__Source records__:
===============

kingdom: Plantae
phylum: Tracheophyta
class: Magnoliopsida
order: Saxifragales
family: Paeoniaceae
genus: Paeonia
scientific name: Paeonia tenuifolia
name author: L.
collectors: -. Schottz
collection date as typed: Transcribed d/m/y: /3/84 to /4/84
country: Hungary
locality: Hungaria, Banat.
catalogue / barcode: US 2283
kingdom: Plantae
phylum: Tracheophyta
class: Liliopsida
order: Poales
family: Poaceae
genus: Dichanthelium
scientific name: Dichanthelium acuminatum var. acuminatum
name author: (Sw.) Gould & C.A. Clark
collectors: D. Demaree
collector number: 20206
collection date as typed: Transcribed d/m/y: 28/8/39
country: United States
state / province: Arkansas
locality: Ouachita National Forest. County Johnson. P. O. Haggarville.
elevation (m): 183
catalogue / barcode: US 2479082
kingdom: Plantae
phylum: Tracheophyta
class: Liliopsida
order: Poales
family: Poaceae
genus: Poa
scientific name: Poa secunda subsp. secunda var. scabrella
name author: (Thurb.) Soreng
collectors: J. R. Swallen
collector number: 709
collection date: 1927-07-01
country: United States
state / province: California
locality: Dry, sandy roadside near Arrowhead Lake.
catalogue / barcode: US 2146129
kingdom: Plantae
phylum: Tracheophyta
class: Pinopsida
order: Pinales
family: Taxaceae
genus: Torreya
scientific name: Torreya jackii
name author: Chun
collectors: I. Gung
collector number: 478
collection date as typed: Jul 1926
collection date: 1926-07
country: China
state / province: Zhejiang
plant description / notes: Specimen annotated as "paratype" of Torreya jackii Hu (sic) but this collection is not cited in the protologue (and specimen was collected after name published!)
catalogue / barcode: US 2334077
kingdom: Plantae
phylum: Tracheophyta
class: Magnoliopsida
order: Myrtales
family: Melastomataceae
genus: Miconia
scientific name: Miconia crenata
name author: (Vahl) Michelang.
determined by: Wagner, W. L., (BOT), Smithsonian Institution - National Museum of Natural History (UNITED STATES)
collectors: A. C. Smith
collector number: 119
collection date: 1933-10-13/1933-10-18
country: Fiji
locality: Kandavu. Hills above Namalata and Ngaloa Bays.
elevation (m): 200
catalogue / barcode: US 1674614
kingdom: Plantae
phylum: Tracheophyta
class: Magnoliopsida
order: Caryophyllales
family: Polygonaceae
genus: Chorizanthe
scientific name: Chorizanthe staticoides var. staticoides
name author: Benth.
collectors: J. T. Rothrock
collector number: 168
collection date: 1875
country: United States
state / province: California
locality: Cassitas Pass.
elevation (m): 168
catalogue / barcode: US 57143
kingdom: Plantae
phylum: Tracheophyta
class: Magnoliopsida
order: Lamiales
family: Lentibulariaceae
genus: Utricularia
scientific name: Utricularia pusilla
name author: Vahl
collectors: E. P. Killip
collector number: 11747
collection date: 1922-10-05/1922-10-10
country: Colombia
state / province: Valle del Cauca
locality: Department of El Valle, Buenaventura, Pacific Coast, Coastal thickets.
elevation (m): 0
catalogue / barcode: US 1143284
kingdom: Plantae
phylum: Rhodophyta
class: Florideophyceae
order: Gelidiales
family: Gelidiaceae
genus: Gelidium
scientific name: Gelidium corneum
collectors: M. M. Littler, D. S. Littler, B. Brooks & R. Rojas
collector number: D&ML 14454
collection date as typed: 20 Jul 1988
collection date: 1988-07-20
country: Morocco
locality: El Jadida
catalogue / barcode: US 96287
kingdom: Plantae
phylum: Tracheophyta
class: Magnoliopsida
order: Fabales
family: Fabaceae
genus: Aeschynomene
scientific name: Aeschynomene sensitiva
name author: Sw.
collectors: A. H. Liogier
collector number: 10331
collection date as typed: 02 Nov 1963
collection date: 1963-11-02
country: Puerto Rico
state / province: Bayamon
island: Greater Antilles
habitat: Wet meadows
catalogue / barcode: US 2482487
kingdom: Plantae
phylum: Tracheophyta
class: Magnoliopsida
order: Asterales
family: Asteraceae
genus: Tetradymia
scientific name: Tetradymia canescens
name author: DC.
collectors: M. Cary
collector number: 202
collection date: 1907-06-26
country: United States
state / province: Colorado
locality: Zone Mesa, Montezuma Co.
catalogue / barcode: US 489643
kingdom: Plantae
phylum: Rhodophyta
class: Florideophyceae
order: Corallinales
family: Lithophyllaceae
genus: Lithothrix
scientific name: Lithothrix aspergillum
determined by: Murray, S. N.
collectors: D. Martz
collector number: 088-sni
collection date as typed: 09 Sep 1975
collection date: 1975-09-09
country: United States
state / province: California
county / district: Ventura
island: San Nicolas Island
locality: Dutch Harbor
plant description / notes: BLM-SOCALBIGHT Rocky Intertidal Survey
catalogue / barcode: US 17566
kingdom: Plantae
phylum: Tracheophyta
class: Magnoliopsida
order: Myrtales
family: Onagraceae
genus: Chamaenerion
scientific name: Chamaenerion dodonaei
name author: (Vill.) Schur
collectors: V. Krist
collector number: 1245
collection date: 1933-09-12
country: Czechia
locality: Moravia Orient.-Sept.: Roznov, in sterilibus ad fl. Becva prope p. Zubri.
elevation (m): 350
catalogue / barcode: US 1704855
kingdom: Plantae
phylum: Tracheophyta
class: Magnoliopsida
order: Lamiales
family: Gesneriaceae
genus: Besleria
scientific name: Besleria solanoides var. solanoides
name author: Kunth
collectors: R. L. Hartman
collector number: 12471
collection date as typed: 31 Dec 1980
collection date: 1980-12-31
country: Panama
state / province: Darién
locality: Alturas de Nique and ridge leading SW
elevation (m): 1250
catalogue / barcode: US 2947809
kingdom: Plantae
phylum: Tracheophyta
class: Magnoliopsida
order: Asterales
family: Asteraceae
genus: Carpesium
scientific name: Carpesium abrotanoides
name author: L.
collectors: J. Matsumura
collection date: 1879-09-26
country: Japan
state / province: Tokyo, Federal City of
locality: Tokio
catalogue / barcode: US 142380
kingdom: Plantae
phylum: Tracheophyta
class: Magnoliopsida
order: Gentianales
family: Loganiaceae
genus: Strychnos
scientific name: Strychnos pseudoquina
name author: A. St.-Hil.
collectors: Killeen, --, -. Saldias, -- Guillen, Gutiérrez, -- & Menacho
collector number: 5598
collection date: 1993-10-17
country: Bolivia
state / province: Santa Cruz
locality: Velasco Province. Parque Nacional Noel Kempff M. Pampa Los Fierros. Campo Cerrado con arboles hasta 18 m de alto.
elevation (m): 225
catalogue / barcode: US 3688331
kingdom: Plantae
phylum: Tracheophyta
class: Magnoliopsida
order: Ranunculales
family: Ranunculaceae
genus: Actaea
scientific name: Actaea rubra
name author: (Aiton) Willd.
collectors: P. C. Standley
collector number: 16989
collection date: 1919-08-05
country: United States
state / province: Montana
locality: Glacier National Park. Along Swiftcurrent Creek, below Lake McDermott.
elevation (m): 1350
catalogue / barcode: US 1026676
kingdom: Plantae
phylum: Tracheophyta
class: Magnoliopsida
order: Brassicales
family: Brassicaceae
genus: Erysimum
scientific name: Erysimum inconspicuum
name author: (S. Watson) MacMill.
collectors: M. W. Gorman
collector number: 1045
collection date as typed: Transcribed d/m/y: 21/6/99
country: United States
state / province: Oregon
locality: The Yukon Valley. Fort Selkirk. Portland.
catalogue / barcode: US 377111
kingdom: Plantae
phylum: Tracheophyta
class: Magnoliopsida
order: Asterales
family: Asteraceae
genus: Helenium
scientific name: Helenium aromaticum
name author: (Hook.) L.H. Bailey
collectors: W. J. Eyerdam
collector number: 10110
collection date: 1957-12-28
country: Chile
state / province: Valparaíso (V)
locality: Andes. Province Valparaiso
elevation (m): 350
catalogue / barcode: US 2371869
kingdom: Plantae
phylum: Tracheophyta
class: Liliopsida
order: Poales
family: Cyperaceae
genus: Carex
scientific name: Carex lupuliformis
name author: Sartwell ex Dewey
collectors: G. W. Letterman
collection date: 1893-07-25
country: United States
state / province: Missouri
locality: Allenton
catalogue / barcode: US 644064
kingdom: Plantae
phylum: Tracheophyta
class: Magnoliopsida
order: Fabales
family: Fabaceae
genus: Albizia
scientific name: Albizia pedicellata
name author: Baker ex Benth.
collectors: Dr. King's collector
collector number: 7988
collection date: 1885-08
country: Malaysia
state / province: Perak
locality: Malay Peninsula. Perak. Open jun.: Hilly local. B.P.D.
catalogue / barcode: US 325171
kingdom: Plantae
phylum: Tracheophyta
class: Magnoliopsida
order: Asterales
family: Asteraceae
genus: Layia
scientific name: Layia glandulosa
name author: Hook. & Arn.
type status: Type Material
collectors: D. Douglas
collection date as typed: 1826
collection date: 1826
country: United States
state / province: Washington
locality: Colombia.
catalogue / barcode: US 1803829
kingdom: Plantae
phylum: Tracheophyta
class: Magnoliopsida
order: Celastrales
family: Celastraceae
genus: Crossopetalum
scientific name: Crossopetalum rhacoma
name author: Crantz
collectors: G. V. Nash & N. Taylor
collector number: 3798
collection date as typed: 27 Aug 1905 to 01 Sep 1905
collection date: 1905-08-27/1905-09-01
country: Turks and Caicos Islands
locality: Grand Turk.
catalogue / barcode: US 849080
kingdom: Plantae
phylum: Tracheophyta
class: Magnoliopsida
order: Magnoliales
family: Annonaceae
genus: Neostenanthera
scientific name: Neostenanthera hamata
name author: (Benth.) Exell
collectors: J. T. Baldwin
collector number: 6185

===============

__Problem description__: Copy the rows from the line with "collection date: 1875" to the line with "genus: Utricularia", swapping "catalogue / barcode" for "catalog number" and changing nothing else.

__The completed task__:
collection date: 1875
country: United States
state / province: California
locality: Cassitas Pass.
elevation (m): 168
catalog number: US 57143
kingdom: Plantae
phylum: Tracheophyta
class: Magnoliopsida
order: Lamiales
family: Lentibulariaceae
genus: Utricularia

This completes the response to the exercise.